PROVIDED TEXT:
---------------

We define the input file (the raw articles exported using Script 1), and the name of the output file.

In [2]:
# --- CONFIG ---
INPUT_FILE = "../data/csv/articles_raw.csv"
OUTPUT_FILE = "../data/csv/corpus.csv"

# Enable tqdm for pandas operations
tqdm.pandas()

Here, we list the most common IT sources across different industries. This will be useful later to classify the articles as IT articles and general articles.

We also define possible Press Release sources. Articles from these sources will be filtered out, as they are likely just corporate communication instead of journalistic articles.

In [3]:
# --- DEFINE SOURCES ---

# List possible Tech sources to catch IT articles
# Allows distinction between general public media and specialized discourse

# Disclaimer: As no comprehensive list was found online, these sources were originally generated with AI
# and then validated based on which of these sources were actually present in the dataset
IT_SOURCES = [
    r'\(wiso\)', # Catch-all for WISO PDF exports
    'autoflotte',
    'autohaus',
    'automobil',
    'computerbild',
    'computerwoche',
    'egovernment',
    'elektronik',
    'elektrotechnik',
    'energie & management',
    'entsorga',
    'internet world',
    'it business',
    'ix',
    'kfz betrieb',
    'konstruktion',
    'labor praxis',
    'logistik',
    'logistra',
    'macwelt',
    'maschinenmarkt',
    'pcwelt',
    'process',
    'telecom handel',
    'transport',
    'vdi',
    'verkehrsrundschau',
]

# List is empty because preliminary checks showed no PR sources in the raw data
# Kept as variable for consistency and potential future extendability
PR_SOURCES = []

Now the raw CSV file generated by Script 1 is loaded and its shape and number of missing values per column are returned.

In [4]:
# --- LOAD AND INSPECT RAW DATA ---

if os.path.exists(INPUT_FILE):
    df = pd.read_csv(INPUT_FILE)
    print(f"Raw data loaded. Initial shape: {df.shape}")
    
    # Basic data integrity check
    print("\nMissing values per column:")
    print(df.isna().sum())
    
else:
    print(f"Input file not found: {INPUT_FILE}")
    print("Please run Script 1 first to generate the raw data.")


Raw data loaded. Initial shape: (76954, 4)

Missing values per column:
Date_Raw    3808
Source         0
Title          0
Text         132
dtype: int64


Basic cleaning is performed in the next cell by removing rows without text or a title, as well as duplicate articles. Also, excessive whitespace is filtered from the text body of each article.

In [5]:
# --- BASIC CLEANING ---

initial_count = len(df)

# Remove rows with missing text or title
df = df.dropna(subset=['Text', 'Title'])

---------------

RECORDED DATA:
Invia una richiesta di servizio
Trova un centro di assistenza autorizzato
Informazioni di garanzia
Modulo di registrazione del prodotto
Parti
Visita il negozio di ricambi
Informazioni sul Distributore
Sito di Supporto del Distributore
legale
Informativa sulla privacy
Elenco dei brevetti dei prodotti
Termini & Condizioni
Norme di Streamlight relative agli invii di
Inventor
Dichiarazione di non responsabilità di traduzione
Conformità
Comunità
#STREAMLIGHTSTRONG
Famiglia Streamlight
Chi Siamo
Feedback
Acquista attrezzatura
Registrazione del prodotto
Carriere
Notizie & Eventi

---------------

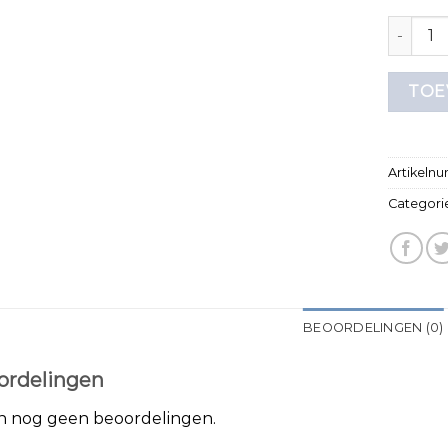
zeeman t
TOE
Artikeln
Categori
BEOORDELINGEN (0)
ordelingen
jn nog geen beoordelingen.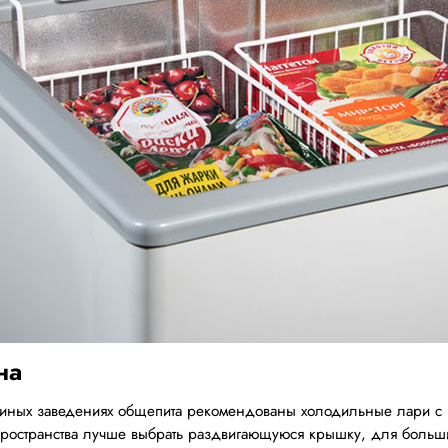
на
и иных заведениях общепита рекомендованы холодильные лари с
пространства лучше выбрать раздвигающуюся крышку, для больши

---------------

TASK REQUIREMENTS: Can you proceed with the walkthrough on cleaning the raw news-article corpus, picking up right after its last line?

EXERCISE ANSWER:
# Text Cleanup
# Remove excessive whitespace (newlines and tabs) to save space and make text cleaner
# This is done before removing duplicates to catch duplicate articles differing only by whitespaces
df['Text'] = df['Text'].astype(str).str.replace(r'\s+', ' ', regex=True).str.strip()

# Remove Duplicates
# Nexis can export duplicates if search batches overlap, and Nexis and Wiso articles can overlap
# We assume that if title and text are identical, then it is the same article
df = df.drop_duplicates(subset=['Title', 'Text'])

cleaned_count = len(df)
print(f"Removed {initial_count - cleaned_count} duplicates/empty rows.")
print(f"Remaining articles: {cleaned_count}")

Removed 12946 duplicates/empty rows.
Remaining articles: 64008


Next, we wish to parse the date string to an actual date object. For that, we first define a helper function that parses a date string. 

In [6]:
# --- HELPER FUNCTION ---

def parse_date(raw_date):
    """Parses date strings in German into datetime objects."""
    if not isinstance(raw_date, str):
        return pd.NaT
    
    # Clean up the date string (remove 'Date:', 'Datum:', extra spaces)
    raw_date = raw_date.strip()
    
    # First look for standard German/English date string (DD. Month YYYY) with pattern:
    # 1-2 digits
    # optional dot
    # space
    # letters (for the month)
    # optional dot (for abbreviations)
    # space
    # 4 digits (Year)
    match = re.search(r'(\d{1,2})\.?\s+([a-zA-ZäöüÄÖÜ]+)\.?\s+(\d{4})', raw_date)
    if match:
        day, month, year = match.groups()
        
        # Translate the month if it is in German
        # Check bothfull name and abbreviation
        if month in german_months:
            month = german_months[month]

        # Normalize year (e.g. '20' -> '2020')
        if len(year) == 2:
            year = "20" + year
            
        
        # Tries to return a clean string, e.g. 15 October 2025, for pandas to turn into datetime object
        try:
            return pd.to_datetime(f"{day} {month} {year}", errors='coerce')
        except:
            pass # Fall through to next strategy

    # If the first regex did not match look for numeric dates (DD.MM.YYYY or DD.MM.YY)
    match_numeric = re.search(r'(\d{1,2})\.(\d{1,2})\.(\d{2,4})', raw_date)
    if match_numeric:
        # Tries to return datetime object
        try:
            return pd.to_datetime(match_numeric.group(0), dayfirst=True, errors='coerce')
        except:
            pass

    
    # If both previous checks did not match, catch date strings in English format (e.g. January 11, 2019) with pattern:
    # Month name
    # Space
    # 1-2 digits
    # Comma
    # Space
    # 2-4 digits
    match_en = re.search(r'([a-zA-Z]+)\s+(\d{1,2}),\s+(\d{2,4})', raw_date)
    if match_en:
        try:
            m, d, y = match_en.groups()
            return pd.to_datetime(f"{d} {m} {y}", errors='coerce')
        except:
            pass

    return pd.NaT

Now the date is parsed using that function, and rows are dropped where no date could be parsed.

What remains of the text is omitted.